◆ FRAGMENT:
De Tijd/Jaargang 82/Nummer 24392/Dr. Cuypers Herdenking

Dr. Cuypers Herdenking
Auteur(s) Anoniem
Datum Dinsdag 17 mei 1927
Titel Dr. Cuypers Herdenking. 1827—16 Mei 1927. De „Violier” herdenkt Dr. Cuypers in het Rijksmuseum
Krant De Tijd
Jg, nr 82, 24392
Editie, pg [Dag], 6-7
Opmerkingen Marius Alphonse Marie Waszink vermeld als M.A.M. Waszink, Jacob Frederik Klinkhamer als professor Klinkhamer, Johannes Theodoor de Visser als De Visser, Richard Roland Holst als Roland Holst, Frederik Schmidt Degener als Schmidt Degener, Anthonie Röell als Roëll, Willem de Vlugt als De Vlugt, Floor Wibaut als F.M. Wibaut
Brontaal Nederlands
Bron delpher.nl
Auteursrecht Publiek domein

[6]
[...]


Dr. Cuypers Herdenking.
1827—16 Mei 1927.
DE „VIOLIER” HERDENKT DR. CUYPERS IN HET RIJKSMUSEUM.

      Nadat Dr. Gerard Brom zijn schitterende feestrede had gehouden, werd het woord verleend aan Mr. M. A. M. Waszink, minister van Onderwijs, Kunsten en Wetenschappen.

Rede Minister Waszink.

◆ GETOONDE INVOER:
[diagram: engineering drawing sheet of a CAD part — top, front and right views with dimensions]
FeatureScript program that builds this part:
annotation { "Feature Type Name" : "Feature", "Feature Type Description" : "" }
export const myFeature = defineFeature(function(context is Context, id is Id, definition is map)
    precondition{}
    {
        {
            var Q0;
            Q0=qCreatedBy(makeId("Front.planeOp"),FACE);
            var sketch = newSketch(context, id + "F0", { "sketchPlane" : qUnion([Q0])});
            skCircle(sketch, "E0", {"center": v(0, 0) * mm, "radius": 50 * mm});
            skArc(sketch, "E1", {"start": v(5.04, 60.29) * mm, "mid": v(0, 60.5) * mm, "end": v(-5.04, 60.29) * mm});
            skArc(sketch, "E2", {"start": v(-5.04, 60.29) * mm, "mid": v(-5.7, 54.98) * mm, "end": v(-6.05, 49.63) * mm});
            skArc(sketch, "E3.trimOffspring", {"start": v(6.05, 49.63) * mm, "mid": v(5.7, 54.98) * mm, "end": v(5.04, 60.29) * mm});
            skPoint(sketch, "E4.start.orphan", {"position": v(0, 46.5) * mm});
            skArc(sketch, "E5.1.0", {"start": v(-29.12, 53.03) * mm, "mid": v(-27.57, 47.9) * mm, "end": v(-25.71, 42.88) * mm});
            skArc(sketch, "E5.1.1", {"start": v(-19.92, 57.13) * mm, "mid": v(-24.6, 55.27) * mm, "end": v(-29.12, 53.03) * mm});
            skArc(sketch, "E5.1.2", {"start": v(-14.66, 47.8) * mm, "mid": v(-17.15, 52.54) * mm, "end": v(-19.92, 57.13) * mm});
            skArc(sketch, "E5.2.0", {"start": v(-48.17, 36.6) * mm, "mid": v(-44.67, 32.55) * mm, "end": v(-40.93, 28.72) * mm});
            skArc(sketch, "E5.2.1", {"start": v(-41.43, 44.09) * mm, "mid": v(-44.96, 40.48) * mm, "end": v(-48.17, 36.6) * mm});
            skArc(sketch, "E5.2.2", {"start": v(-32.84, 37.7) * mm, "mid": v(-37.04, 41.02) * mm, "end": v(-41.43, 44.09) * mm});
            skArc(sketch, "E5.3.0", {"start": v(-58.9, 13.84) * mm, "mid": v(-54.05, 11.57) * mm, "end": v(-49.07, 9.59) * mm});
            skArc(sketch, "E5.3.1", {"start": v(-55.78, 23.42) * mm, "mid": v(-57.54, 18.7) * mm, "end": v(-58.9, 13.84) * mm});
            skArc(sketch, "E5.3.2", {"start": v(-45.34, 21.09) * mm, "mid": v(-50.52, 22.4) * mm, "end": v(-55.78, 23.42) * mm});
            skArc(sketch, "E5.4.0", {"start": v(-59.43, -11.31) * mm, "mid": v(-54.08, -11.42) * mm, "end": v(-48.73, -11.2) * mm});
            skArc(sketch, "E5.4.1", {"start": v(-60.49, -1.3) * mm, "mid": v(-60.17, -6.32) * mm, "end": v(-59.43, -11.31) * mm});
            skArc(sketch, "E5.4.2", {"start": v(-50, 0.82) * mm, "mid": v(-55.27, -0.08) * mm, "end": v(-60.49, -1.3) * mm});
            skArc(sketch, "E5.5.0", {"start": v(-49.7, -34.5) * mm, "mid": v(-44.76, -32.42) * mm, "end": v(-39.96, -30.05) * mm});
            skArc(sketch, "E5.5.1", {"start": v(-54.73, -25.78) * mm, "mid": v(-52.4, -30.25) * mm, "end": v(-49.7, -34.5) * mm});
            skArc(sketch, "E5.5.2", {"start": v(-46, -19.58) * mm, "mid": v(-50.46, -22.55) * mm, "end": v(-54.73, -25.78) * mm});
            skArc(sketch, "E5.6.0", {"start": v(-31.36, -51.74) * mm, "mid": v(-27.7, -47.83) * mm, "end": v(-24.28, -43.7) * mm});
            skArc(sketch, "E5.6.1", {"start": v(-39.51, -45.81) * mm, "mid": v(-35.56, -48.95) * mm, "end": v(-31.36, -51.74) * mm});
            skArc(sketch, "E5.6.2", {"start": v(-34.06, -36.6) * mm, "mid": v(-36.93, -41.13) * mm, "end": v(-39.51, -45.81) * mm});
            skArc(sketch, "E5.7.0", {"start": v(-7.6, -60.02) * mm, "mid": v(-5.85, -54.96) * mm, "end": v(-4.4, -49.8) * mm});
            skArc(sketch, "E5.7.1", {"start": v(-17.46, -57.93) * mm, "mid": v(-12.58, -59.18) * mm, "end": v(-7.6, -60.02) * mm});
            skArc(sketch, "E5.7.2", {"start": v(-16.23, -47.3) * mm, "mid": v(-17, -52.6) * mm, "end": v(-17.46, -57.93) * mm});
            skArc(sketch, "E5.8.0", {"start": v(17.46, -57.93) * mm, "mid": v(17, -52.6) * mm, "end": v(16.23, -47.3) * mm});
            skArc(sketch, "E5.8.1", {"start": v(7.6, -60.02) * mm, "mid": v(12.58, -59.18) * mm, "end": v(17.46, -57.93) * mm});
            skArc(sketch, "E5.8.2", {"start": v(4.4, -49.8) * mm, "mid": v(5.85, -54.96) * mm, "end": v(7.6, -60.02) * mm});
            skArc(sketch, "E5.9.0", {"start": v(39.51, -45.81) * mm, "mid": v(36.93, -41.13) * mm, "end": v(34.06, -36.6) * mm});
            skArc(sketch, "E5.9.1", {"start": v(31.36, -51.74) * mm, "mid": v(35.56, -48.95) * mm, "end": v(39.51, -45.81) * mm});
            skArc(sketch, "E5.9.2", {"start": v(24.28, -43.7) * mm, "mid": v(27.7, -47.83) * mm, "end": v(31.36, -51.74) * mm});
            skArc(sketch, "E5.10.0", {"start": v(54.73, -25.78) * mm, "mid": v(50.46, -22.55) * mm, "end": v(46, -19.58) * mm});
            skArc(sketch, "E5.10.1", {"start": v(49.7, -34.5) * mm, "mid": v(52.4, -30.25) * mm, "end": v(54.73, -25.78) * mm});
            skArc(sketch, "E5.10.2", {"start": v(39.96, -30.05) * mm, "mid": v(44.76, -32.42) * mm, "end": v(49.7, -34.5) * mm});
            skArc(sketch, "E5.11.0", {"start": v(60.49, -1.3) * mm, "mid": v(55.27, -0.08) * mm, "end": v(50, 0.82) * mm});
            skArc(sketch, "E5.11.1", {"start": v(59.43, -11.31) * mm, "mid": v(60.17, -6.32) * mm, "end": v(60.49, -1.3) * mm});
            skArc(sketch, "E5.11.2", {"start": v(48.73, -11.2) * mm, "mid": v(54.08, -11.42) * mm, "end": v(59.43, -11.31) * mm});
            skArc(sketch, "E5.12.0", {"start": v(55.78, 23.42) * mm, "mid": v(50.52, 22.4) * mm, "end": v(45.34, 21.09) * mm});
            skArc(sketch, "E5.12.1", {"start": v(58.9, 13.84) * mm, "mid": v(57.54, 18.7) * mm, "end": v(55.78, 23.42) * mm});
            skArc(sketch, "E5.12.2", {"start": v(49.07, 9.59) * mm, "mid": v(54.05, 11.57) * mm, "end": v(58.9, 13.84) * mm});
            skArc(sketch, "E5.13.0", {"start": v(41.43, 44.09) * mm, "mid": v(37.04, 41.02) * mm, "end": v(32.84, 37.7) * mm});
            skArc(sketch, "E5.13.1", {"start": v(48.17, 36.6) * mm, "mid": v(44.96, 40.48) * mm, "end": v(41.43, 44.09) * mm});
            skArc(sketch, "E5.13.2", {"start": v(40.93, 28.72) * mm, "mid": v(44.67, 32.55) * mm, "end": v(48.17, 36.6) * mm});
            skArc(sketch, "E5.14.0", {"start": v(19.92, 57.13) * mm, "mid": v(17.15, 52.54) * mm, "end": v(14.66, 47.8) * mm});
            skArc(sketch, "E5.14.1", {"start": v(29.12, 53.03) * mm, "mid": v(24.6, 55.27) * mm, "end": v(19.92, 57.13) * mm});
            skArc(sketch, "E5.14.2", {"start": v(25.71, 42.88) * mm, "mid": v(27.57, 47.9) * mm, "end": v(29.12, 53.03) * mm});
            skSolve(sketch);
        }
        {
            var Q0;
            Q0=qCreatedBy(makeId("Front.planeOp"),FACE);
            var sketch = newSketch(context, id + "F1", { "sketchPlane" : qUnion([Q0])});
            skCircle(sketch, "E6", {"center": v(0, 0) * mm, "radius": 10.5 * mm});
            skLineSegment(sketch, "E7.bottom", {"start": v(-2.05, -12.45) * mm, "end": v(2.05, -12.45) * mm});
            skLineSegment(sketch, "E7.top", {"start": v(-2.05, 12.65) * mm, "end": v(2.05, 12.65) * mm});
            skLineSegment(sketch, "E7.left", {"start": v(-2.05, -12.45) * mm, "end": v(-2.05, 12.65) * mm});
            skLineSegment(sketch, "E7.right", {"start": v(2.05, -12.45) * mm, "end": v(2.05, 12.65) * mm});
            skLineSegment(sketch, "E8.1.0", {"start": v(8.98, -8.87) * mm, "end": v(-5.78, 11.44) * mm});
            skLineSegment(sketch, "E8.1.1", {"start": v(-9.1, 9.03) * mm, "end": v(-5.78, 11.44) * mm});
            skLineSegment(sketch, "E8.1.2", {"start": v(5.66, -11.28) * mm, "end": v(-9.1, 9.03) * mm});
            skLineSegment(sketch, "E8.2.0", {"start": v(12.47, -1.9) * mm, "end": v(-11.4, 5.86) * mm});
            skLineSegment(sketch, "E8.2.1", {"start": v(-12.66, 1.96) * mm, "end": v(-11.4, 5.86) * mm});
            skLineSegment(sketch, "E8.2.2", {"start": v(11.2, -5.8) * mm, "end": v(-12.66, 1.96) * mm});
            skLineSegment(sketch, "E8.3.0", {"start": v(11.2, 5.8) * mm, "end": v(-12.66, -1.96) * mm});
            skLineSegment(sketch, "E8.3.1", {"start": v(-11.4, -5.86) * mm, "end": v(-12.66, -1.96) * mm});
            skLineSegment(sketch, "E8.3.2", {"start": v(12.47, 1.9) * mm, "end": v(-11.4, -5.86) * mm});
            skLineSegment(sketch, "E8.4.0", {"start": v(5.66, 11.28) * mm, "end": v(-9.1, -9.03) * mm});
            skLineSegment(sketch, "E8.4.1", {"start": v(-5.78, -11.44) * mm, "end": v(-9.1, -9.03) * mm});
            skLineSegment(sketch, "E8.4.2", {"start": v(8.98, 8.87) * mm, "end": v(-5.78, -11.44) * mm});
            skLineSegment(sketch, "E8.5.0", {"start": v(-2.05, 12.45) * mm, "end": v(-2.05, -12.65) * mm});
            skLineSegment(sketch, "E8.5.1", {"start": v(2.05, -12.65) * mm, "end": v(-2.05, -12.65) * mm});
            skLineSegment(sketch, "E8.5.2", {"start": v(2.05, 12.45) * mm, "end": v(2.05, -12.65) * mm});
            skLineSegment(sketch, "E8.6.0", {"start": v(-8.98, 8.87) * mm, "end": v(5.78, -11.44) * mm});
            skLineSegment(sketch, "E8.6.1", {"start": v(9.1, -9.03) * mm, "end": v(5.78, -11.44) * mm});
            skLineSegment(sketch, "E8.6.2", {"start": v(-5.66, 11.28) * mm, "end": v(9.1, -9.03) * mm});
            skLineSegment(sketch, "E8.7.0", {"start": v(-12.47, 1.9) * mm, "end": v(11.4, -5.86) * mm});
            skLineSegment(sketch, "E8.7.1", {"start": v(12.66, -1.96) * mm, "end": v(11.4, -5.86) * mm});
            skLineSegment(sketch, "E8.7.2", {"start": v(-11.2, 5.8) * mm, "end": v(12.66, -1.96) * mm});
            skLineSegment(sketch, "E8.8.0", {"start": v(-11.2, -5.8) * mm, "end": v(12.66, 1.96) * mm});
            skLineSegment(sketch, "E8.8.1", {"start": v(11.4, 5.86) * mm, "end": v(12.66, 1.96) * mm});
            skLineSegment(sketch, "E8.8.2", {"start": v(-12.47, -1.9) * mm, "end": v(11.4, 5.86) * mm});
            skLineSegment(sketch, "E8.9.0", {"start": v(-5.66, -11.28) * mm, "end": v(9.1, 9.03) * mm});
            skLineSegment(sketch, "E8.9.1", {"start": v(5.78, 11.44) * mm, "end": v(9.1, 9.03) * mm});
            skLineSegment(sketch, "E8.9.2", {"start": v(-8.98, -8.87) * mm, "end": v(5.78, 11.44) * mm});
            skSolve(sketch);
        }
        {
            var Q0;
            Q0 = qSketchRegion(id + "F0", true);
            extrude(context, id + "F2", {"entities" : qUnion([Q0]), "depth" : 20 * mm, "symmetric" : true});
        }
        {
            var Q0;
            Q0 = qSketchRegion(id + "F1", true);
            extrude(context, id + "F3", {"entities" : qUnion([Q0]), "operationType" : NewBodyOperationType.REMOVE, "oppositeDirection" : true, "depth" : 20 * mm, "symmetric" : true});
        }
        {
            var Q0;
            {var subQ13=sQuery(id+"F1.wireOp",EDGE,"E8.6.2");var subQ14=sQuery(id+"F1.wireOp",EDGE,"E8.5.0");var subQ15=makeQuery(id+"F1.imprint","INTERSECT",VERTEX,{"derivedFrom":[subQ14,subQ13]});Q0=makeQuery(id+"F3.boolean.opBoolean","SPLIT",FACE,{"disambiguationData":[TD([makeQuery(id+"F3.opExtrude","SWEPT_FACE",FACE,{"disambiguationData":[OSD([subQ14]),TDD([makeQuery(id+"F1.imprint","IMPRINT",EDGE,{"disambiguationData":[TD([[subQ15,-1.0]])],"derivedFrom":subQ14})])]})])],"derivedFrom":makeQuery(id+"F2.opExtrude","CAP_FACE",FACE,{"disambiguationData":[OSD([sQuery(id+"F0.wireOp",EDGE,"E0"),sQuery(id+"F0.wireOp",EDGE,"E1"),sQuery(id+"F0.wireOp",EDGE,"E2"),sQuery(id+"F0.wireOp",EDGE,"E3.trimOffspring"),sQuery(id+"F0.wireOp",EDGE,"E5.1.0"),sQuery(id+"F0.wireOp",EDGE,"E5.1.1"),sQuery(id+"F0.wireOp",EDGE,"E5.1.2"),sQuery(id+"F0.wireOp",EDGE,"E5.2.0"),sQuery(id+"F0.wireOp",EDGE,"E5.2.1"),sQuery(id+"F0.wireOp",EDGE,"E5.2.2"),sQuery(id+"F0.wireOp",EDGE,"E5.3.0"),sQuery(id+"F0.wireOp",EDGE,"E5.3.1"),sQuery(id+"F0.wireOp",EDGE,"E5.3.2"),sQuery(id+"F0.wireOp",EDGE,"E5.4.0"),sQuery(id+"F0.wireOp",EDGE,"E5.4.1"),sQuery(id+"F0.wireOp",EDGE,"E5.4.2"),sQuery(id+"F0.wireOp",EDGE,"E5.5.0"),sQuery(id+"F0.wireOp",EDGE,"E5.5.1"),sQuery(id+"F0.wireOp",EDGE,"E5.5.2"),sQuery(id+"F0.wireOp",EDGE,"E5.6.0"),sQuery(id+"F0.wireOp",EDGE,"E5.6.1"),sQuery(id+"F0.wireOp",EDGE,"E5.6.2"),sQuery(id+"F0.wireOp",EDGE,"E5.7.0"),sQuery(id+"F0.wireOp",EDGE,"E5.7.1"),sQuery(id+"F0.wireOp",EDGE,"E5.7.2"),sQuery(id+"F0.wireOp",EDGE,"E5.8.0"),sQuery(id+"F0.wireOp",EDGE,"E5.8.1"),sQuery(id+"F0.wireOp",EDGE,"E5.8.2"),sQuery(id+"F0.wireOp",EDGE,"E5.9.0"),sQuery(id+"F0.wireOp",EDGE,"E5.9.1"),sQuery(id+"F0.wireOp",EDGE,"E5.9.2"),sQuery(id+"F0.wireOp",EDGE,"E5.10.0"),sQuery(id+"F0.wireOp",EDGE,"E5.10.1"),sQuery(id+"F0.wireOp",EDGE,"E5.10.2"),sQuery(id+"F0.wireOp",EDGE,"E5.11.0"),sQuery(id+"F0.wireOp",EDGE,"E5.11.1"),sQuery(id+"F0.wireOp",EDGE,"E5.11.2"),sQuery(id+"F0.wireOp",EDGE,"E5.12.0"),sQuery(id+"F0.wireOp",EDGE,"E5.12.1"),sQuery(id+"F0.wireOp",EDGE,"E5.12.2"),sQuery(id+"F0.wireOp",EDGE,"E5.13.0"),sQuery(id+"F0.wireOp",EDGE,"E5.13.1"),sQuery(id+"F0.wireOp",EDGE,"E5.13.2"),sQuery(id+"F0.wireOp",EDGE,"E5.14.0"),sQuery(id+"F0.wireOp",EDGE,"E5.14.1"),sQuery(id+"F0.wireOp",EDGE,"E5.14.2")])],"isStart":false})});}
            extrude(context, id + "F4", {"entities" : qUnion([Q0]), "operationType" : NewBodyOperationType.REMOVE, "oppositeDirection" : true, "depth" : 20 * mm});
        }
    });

◆ SCHRIFTELIJKE OPDRACHT 1: Wie kreeg volgens het fragment het woord nadat Dr. Gerard Brom zijn feestrede had gehouden?
◆ SCHRIFTELIJKE OPDRACHT 2: Schrijf de invoer letterlijk uit, van het begin ervan tot en met de regel met "v(0, 60.5) *".
Het fragment en de invoer staan volledig los van elkaar.

◆ OPLOSSING 1: Mr. M. A. M. Waszink, minister van Onderwijs, Kunsten en Wetenschappen.

◆ OPLOSSING 2:
[diagram: engineering drawing sheet of a CAD part — top, front and right views with dimensions]
FeatureScript program that builds this part:
annotation { "Feature Type Name" : "Feature", "Feature Type Description" : "" }
export const myFeature = defineFeature(function(context is Context, id is Id, definition is map)
    precondition{}
    {
        {
            var Q0;
            Q0=qCreatedBy(makeId("Front.planeOp"),FACE);
            var sketch = newSketch(context, id + "F0", { "sketchPlane" : qUnion([Q0])});
            skCircle(sketch, "E0", {"center": v(0, 0) * mm, "radius": 50 * mm});
            skArc(sketch, "E1", {"start": v(5.04, 60.29) * mm, "mid": v(0, 60.5) * mm, "end": v(-5.04, 60.29) * mm});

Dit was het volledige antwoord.